*Directive*
Reproduce every line of the material below word for word, omitting the pictures.

— Begin Given records —

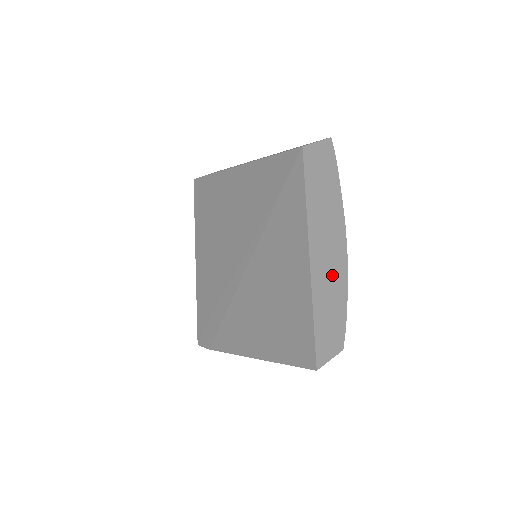
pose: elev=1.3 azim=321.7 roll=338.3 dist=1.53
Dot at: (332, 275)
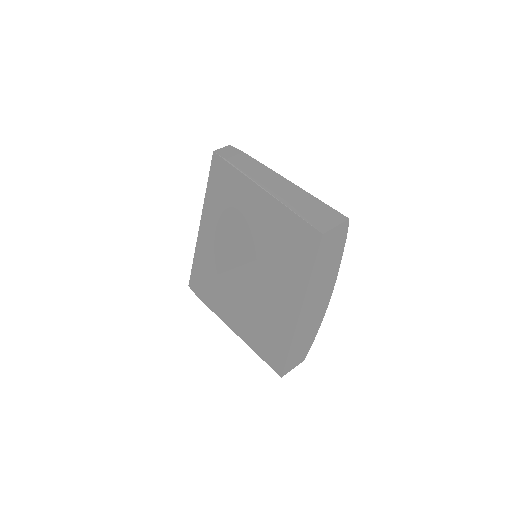
Dot at: (313, 318)
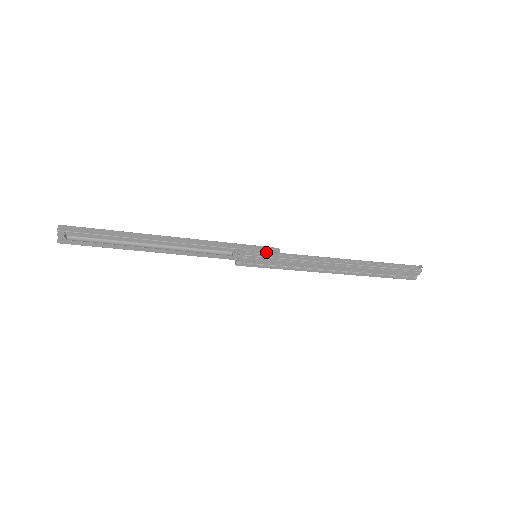
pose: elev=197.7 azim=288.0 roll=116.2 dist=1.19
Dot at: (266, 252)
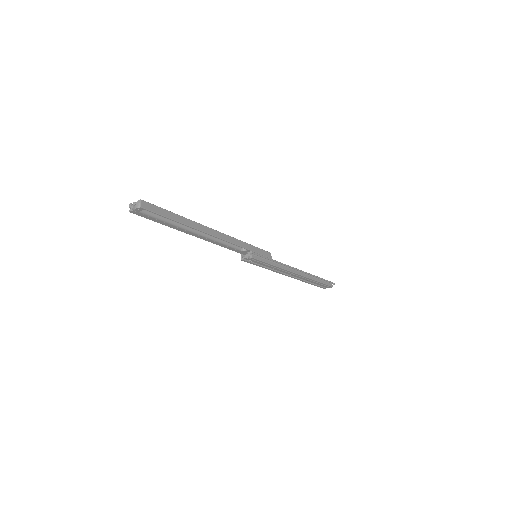
Dot at: (266, 257)
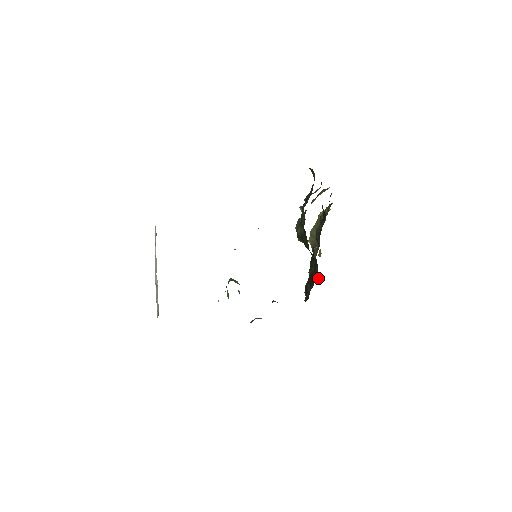
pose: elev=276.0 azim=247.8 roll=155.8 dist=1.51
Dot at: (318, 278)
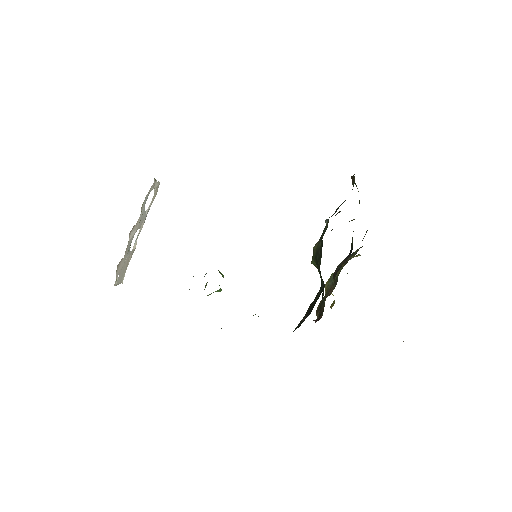
Dot at: (320, 318)
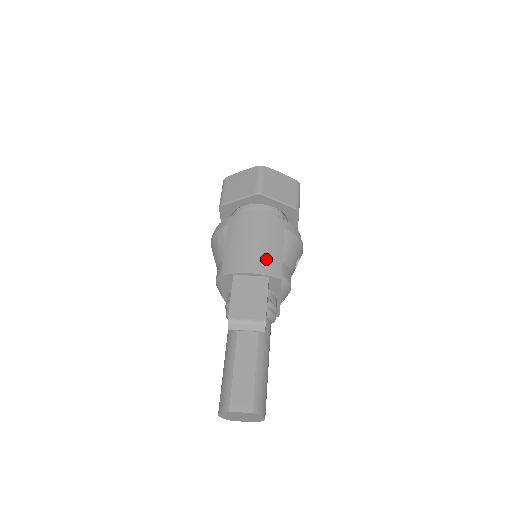
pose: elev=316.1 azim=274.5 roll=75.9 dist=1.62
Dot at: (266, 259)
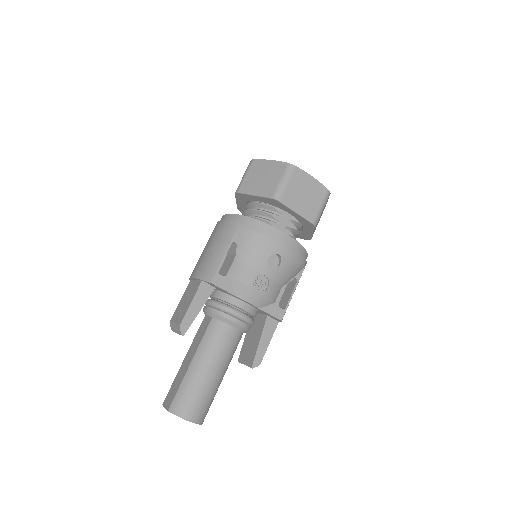
Dot at: (206, 262)
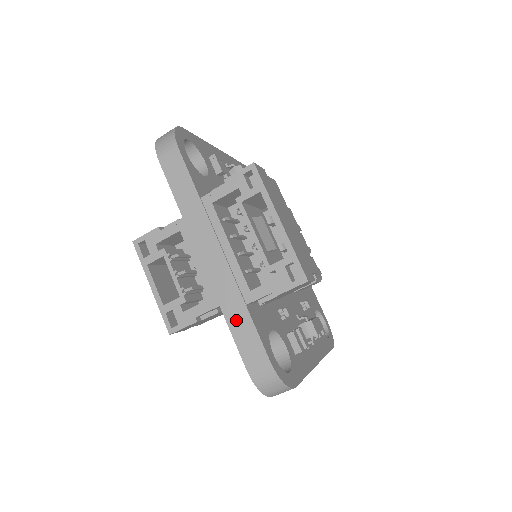
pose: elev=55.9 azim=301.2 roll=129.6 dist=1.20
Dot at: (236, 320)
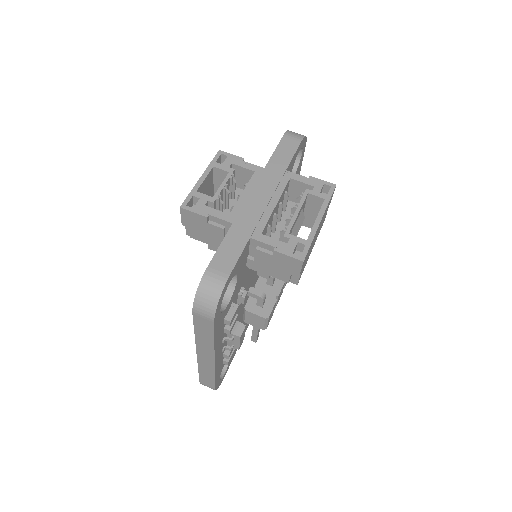
Dot at: (234, 238)
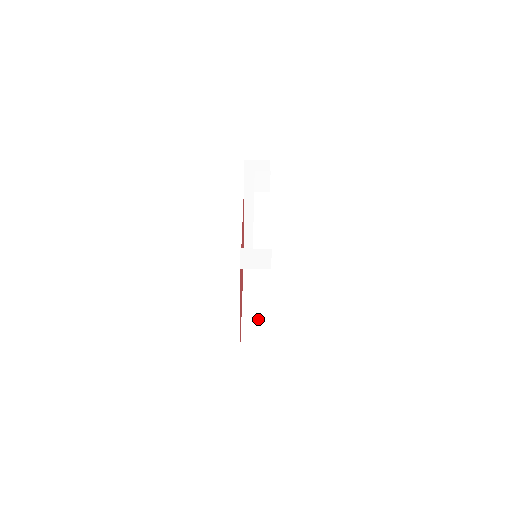
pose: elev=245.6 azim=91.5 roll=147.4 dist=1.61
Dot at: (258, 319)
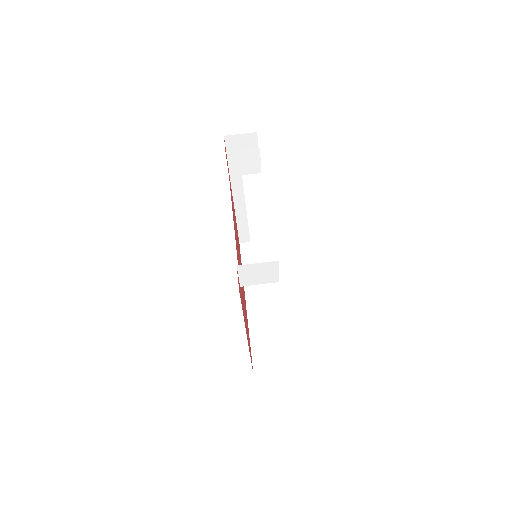
Dot at: (268, 325)
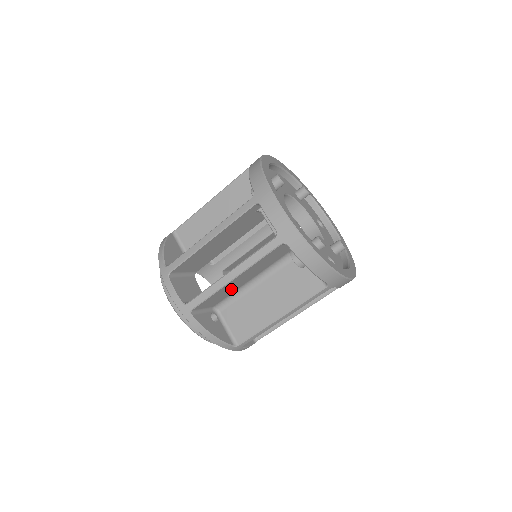
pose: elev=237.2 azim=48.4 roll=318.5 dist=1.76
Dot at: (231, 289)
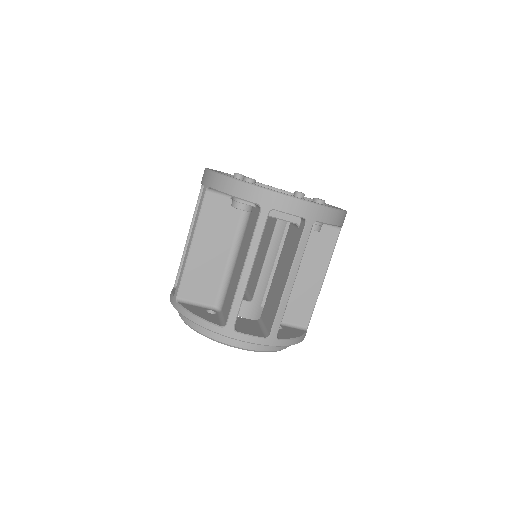
Dot at: occluded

— End Given records —

*Output of the task*
pose: elev=1.3 azim=321.7 roll=338.3 dist=1.53
Dot at: (332, 275)
Dot at: (313, 318)
pose: elev=197.7 azim=288.0 roll=116.2 dist=1.19
Dot at: (266, 252)
Dot at: (266, 257)
pose: elev=276.0 azim=247.8 roll=155.8 dist=1.51
Dot at: (318, 278)
Dot at: (320, 318)
pose: elev=316.1 azim=274.5 roll=75.9 dist=1.62
Dot at: (266, 259)
Dot at: (206, 262)
pose: elev=55.9 azim=301.2 roll=129.6 dist=1.20
Dot at: (236, 320)
Dot at: (234, 238)
pose: elev=245.6 azim=91.5 roll=147.4 dist=1.61
Dot at: (258, 319)
Dot at: (268, 325)
pose: elev=237.2 azim=48.4 roll=318.5 dist=1.76
Dot at: (231, 289)
Dot at: occluded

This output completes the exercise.